Amifostine, as delivered in this study, did not reduce acute toxicity in this patient population.
放射治疗肿瘤学组(RTOG)0116 旨在测试氨磷汀(Ethyol;MedImmuneLLC,马里兰州盖瑟斯堡)的能力,氨磷汀是一种细胞保护剂,可降低宫颈癌伴腹主动脉旁或高位骼总疾病患者接受扩展野照射、近距离放射治疗和顺铂化疗联合治疗的急性毒性。本报告介绍了第 2 部分的结果。
RTOG0116 是一项 2 部分试验。第 1 部分给予扩展野照射、近距离放射治疗和顺铂;第 2 部分添加氨磷汀,需要 16 例可评估的患者来评估改善的毒性谱。纳入标准包括高位骼总或腹主动脉转移的证据。患者接受总剂量为 45Gy 的 25 次分割腔内照射。不允许使用调强放疗。最终 A 点剂量为 85Gy 低剂量率等效。允许使用高剂量率技术。阳性腹主动脉旁和骼总淋巴结应加量至 54 至 59.4Gy。氨磷汀 500mg 与每次放射治疗的分次一起给予。

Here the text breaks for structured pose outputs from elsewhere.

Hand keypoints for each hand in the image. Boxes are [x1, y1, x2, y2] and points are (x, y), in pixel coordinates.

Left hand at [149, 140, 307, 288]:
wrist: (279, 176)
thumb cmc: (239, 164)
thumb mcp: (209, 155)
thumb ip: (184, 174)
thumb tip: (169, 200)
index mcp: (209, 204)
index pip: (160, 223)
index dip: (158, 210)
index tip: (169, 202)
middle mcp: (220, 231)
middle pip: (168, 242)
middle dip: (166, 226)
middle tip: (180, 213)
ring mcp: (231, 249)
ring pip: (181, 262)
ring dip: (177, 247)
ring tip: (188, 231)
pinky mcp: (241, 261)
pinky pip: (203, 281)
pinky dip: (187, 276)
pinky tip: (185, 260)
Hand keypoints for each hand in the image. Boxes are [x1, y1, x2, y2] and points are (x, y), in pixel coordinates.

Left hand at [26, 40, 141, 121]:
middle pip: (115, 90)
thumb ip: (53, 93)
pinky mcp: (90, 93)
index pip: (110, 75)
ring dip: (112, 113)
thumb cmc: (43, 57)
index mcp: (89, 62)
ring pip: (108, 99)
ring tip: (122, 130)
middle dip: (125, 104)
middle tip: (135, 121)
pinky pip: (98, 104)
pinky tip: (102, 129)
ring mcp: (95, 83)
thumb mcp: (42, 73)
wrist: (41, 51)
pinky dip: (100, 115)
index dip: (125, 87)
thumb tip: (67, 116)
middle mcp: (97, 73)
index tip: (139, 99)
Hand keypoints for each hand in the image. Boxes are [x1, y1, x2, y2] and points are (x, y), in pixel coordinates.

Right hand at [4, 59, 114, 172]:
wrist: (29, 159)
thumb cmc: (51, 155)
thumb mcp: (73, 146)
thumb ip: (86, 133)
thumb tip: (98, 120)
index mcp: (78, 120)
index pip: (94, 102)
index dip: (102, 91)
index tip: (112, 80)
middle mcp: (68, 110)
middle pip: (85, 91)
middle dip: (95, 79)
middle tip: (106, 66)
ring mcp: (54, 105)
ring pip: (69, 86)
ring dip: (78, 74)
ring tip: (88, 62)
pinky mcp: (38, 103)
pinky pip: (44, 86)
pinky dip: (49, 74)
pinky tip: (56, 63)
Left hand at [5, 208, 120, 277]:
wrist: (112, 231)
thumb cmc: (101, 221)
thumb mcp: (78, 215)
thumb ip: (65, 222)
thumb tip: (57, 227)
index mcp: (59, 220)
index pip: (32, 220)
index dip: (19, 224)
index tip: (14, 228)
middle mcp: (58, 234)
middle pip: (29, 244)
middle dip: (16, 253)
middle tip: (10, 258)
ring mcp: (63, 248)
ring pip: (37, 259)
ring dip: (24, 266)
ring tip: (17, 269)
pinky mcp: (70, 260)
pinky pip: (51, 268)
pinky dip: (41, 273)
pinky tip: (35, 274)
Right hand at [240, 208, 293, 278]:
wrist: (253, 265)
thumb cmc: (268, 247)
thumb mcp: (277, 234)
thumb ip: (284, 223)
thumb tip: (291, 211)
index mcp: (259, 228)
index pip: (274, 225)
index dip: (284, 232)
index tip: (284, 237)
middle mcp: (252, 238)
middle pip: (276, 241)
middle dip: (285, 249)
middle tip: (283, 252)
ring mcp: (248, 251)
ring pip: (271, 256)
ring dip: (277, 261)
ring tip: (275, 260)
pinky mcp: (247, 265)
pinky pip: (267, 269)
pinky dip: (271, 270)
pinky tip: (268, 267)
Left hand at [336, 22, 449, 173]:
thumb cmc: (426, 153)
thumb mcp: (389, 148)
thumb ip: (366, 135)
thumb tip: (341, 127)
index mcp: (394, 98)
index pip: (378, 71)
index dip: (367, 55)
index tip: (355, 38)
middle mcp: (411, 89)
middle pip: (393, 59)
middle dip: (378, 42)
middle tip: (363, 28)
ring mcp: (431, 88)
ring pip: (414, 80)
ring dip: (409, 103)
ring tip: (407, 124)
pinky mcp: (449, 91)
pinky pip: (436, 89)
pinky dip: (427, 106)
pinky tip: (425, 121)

该研究于 2001 年 8 月 1 日开始,2007 年 3 月 3 日结束,共入组 45 例患者,其中 18 例接受第 2 部分氨磷汀治疗。本分析报告了进入研究第 2 部分的患者的主要终点。排除 3 例患者,1 例不符合条件,2 例退出。中位随访时间为 22.9 个月(范围,6.5-45.4 个月)。氨磷汀的中位剂量为 5000mg(范围,500-13500mg)。13 例患者(87%)发生急性 3/4 级毒性(不包括 3 级白细胞减少症)。这与试验第 1 部分的 81%的发生率相比。估计中位生存期为 34.8 个月,晚期 3/4 级毒性发生率为 20%。
在本研究中给予氨磷汀并未降低该患者人群的急性毒性。